29.Bölüm

8.9K 674 658
                                    




İyi okumalar...

           

&&&&&

Aşağı yukarı hareket ettirerek boğazına doğru yükselen asidik sıvının yakıcılığını azaltmaya çalıştı. Eye de gelinin garip bir şekil alan yüzüne endişeyle  baktı.

''Ne oldu Mahah?''

Genç kadın toparlanarak doğrulmaya çalıştı. Dizlerinden destek alırken öne doğru meyledince yutağa kadar birden bire yükselen sıvının dışarı çıkışını engelleyemedi. Elbisesinin eteğine istifra etti. Yaşlı kadın, onu yerinden kaldırmak için kolundan tuttu. Cemal ise tepesinde bitti. Korkuyla kadının bembeyaz olan  yüzünü inceledi.

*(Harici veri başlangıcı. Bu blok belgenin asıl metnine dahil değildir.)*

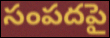
సంపదపై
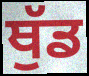
ਥੁੱਡ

Mahah, kapalı gözünü açmadan ''eye sen gir içeri miden bulanmasın, ben hemen gelirim'' dedi.

''Yok kızım yok bulanmaz. Ne oldu acaba böyle? Yüzünde kireç gibi oldu.''

''Ben dedim çok iş yapıyor yoruluyor diye. Gel elini yüzünü yıka içeri geçelim dinlen.''

Eye, oğlunun sözlerine alındı. Kollarını iki yana açarak ''Gençler hiç yorulur mu? Bugün yapar uyur  yarın hiçbir şey yapmamış gibi sapasağlam uyanır. Hepimiz aynı işleri yapmadık mı vaktiyle?''

''Yok yorulmadım eye dün de böyleydi'' diyen Mahah, yan tarafına döndü. Bacaklarını birbirine bastırarak elbisenin  önündeki pisliği sakladı. Büyük, oval, emektar  kara kazandaki sudan bir tas alıp elini yüzünü yıkamak istedi. Cemal, ondan önce davrandı. Tası elinden alarak kendisi suyu dökmeye çalıştı. Mahah, o halde bile öfkeyle elini geriye çekince  yere dökülen suyu kızgın toprak açlıkla içine çekti.

Cemal, sinirle karısına baktı. Dişlerinin arasından konuşarak ''çok yüz verdim galiba sana? kavga çıksın istemiyorum uzat o elini'' dedi.

Başını çevirip kaynanasına bakan Mahah burnunu çekti, ağlamamak için kendini zor tutuyordu. Ellerini öne doğru uzattı. Adamın su dökmesiyle yıkamaya başladı. Yüzünü de yıkadıktan sonra eteğini tutarak kaçarcasına çadıra gitti. Cemal de peşinden.

Arkalarında kalan eye, gözlerini kırpıştırdı başını sağa sola salladı ardından kaşlarını çattı . Ne oluyordu bunlara? Kesin bir karın ağrıları vardı ama anlamlandıramıyordu. O sırada kendi kapısının önünde yemek pişiren Ferze, kafasını alüminyum tencerenin altına  eğip sönen ateşe üfleyerek  harladı. Dumandan dolayı yaşaran gözlerini sildi eşarbının ucuyla.

''Fato teyze hasta mı Mahah?''

''Bilmiyorum k hiç. Birden bire oldu.  ''

''Zaten zayıftı iyice eridi son zamanlarda, acaba bir hastalığa mı tutuldu Allah muhafaza? Dün süt sağmaya giderken de halsizdi garibim. ''

Fato' nun kafasında az çok bir şeyler şekillendi, anlar gibi oldu  '' Allah korusun Ferze ne hastası? Gençler hastalanmaz öyle çabucak.''

'' E İnşallah! Çamaşıra yardıma geleyim mi?''

''Sağ ol, bir iki parçadır şimdi gelir yıkar yapamazsa da ben yıkarım. '' Ferze, ağlayan çocuğun sesiyle çadırından içeri girdi. Eye ise  kendi kendine gülümsüyordu ''çok şükür , Cemal' imin de yavrusunu  göreceğiz sonunda'' diye mırıldandı.

Cemal, tek eliyle bohçayı açmaya çalışan kadının yanına vardı. Geçti karşısına oturdu. Renkli eski kumaşların  bir araya getirilerek yapıldığı kırk yama bohçayı çekip aldı karısının elinden. Düğümünü çözdü. Bir içlik çıkardı sonra karısının onla tartıştığı günden beri giymediği, hediyesi olan mavi  fistanı çıkardı bohçanın dibinden.